Information Start Marker

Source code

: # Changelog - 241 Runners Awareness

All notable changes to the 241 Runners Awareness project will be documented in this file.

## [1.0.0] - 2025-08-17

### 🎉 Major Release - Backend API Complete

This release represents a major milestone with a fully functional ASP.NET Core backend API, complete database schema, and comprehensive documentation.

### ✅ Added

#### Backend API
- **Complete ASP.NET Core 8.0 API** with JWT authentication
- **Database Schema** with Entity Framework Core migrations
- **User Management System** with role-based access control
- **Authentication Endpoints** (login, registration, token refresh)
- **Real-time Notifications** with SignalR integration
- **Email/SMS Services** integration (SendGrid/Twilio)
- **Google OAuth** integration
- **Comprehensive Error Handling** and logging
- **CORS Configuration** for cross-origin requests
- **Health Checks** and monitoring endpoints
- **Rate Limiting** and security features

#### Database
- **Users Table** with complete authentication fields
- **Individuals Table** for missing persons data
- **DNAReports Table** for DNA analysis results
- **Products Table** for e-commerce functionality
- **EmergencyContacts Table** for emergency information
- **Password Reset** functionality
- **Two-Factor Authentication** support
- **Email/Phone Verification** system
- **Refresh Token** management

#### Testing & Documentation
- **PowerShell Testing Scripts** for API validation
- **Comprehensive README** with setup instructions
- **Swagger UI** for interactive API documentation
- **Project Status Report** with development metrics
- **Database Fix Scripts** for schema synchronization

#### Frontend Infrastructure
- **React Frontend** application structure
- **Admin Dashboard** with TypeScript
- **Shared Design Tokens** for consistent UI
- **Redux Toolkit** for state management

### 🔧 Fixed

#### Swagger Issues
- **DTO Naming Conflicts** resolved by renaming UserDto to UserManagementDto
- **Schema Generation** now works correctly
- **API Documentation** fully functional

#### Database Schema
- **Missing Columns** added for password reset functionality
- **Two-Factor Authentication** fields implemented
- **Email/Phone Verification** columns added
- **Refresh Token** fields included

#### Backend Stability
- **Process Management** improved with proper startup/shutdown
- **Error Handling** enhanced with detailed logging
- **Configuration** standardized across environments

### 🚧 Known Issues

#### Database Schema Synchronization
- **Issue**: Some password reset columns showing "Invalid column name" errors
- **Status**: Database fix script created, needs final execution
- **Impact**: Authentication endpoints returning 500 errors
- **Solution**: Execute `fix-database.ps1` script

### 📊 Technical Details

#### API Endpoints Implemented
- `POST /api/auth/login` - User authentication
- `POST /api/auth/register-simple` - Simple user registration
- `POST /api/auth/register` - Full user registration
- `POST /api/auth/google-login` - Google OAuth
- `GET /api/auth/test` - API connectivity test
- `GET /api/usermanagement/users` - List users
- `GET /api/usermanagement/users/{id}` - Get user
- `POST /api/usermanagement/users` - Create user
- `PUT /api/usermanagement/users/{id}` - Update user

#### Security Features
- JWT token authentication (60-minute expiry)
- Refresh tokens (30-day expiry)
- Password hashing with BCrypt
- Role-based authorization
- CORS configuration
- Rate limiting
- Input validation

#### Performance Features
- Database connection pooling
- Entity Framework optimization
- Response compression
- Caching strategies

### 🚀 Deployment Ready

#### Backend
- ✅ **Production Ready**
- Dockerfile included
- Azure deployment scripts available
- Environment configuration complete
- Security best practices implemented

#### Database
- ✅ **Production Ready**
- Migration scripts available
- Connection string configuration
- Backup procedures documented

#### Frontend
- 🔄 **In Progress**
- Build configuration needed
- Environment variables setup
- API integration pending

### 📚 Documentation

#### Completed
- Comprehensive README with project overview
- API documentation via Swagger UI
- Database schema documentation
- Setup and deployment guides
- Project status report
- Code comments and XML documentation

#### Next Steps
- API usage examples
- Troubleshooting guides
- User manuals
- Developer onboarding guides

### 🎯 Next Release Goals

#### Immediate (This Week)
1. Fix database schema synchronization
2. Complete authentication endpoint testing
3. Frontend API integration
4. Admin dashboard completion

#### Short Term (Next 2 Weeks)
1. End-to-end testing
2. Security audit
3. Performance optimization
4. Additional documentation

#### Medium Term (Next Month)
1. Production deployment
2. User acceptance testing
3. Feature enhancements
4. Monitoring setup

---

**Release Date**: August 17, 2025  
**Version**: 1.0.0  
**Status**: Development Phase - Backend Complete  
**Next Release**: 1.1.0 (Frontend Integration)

Information End Marker

**Job**:
Quote exactly the first line of the entries and every line after it, stopping with the line that contains "- **Email/Phone Verification** columns added".

**Output**:
Source code

: # Changelog - 241 Runners Awareness

All notable changes to the 241 Runners Awareness project will be documented in this file.

## [1.0.0] - 2025-08-17

### 🎉 Major Release - Backend API Complete

This release represents a major milestone with a fully functional ASP.NET Core backend API, complete database schema, and comprehensive documentation.

### ✅ Added

#### Backend API
- **Complete ASP.NET Core 8.0 API** with JWT authentication
- **Database Schema** with Entity Framework Core migrations
- **User Management System** with role-based access control
- **Authentication Endpoints** (login, registration, token refresh)
- **Real-time Notifications** with SignalR integration
- **Email/SMS Services** integration (SendGrid/Twilio)
- **Google OAuth** integration
- **Comprehensive Error Handling** and logging
- **CORS Configuration** for cross-origin requests
- **Health Checks** and monitoring endpoints
- **Rate Limiting** and security features

#### Database
- **Users Table** with complete authentication fields
- **Individuals Table** for missing persons data
- **DNAReports Table** for DNA analysis results
- **Products Table** for e-commerce functionality
- **EmergencyContacts Table** for emergency information
- **Password Reset** functionality
- **Two-Factor Authentication** support
- **Email/Phone Verification** system
- **Refresh Token** management

#### Testing & Documentation
- **PowerShell Testing Scripts** for API validation
- **Comprehensive README** with setup instructions
- **Swagger UI** for interactive API documentation
- **Project Status Report** with development metrics
- **Database Fix Scripts** for schema synchronization

#### Frontend Infrastructure
- **React Frontend** application structure
- **Admin Dashboard** with TypeScript
- **Shared Design Tokens** for consistent UI
- **Redux Toolkit** for state management

### 🔧 Fixed

#### Swagger Issues
- **DTO Naming Conflicts** resolved by renaming UserDto to UserManagementDto
- **Schema Generation** now works correctly
- **API Documentation** fully functional

#### Database Schema
- **Missing Columns** added for password reset functionality
- **Two-Factor Authentication** fields implemented
- **Email/Phone Verification** columns added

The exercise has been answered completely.